[[ Data open ]]

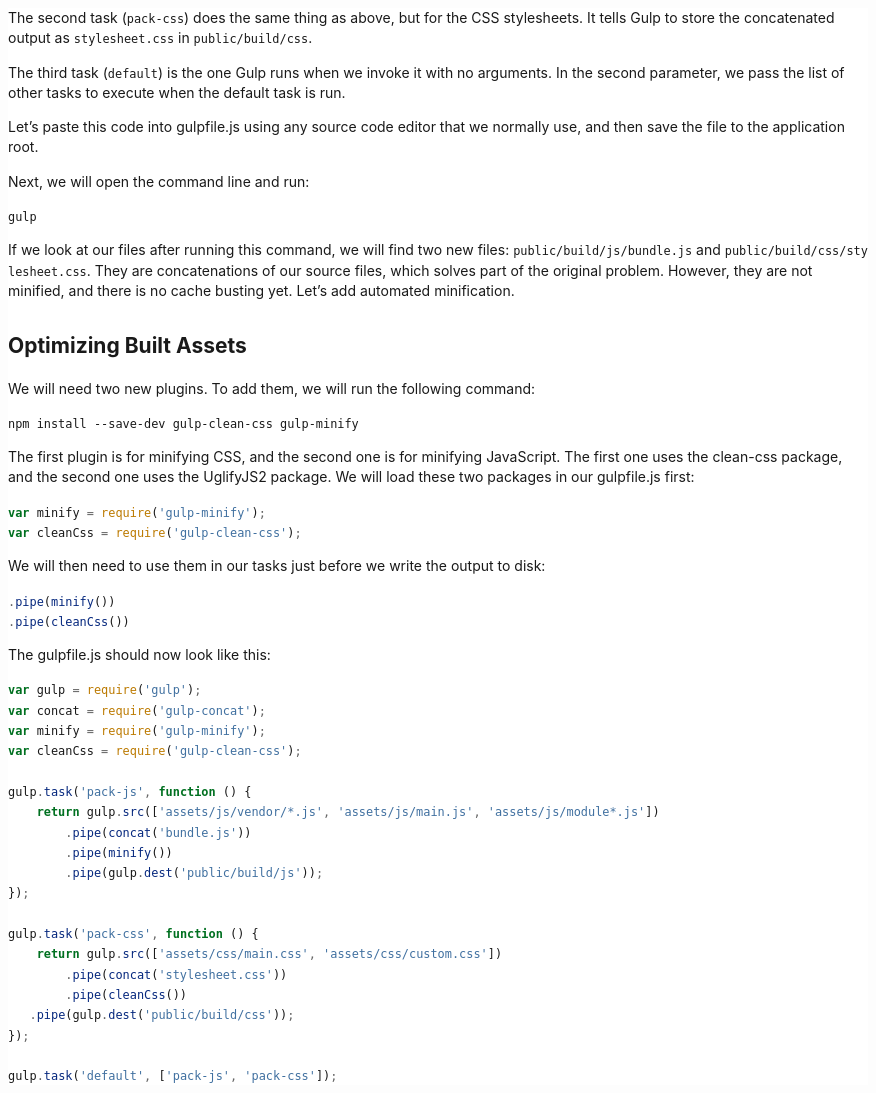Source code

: The second task (`pack-css`) does the same thing as above, but for the CSS stylesheets. It tells Gulp to store the concatenated output as `stylesheet.css` in `public/build/css`.

The third task (`default`) is the one Gulp runs when we invoke it with no arguments. In the second parameter, we pass the list of other tasks to execute when the default task is run.

Let’s paste this code into gulpfile.js using any source code editor that we normally use, and then save the file to the application root.

Next, we will open the command line and run:

```
gulp

```

If we look at our files after running this command, we will find two new files: `public/build/js/bundle.js` and `public/build/css/stylesheet.css`. They are concatenations of our source files, which solves part of the original problem. However, they are not minified, and there is no cache busting yet. Let’s add automated minification.

## Optimizing Built Assets

We will need two new plugins. To add them, we will run the following command:

```
npm install --save-dev gulp-clean-css gulp-minify

```

The first plugin is for minifying CSS, and the second one is for minifying JavaScript. The first one uses the clean-css package, and the second one uses the UglifyJS2 package. We will load these two packages in our gulpfile.js first:

```js
var minify = require('gulp-minify');
var cleanCss = require('gulp-clean-css');

```

We will then need to use them in our tasks just before we write the output to disk:

```js
.pipe(minify())
.pipe(cleanCss())

```

The gulpfile.js should now look like this:

```js
var gulp = require('gulp');
var concat = require('gulp-concat');
var minify = require('gulp-minify');
var cleanCss = require('gulp-clean-css');

gulp.task('pack-js', function () {
    return gulp.src(['assets/js/vendor/*.js', 'assets/js/main.js', 'assets/js/module*.js'])
        .pipe(concat('bundle.js'))
        .pipe(minify())
        .pipe(gulp.dest('public/build/js'));
});

gulp.task('pack-css', function () {
    return gulp.src(['assets/css/main.css', 'assets/css/custom.css'])
        .pipe(concat('stylesheet.css'))
        .pipe(cleanCss())
   .pipe(gulp.dest('public/build/css'));
});

gulp.task('default', ['pack-js', 'pack-css']);
```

[[ Data closed ]]

Problem description:
From the records, determine the number of lines holding the word "output", and state that number only.

Answer section:
2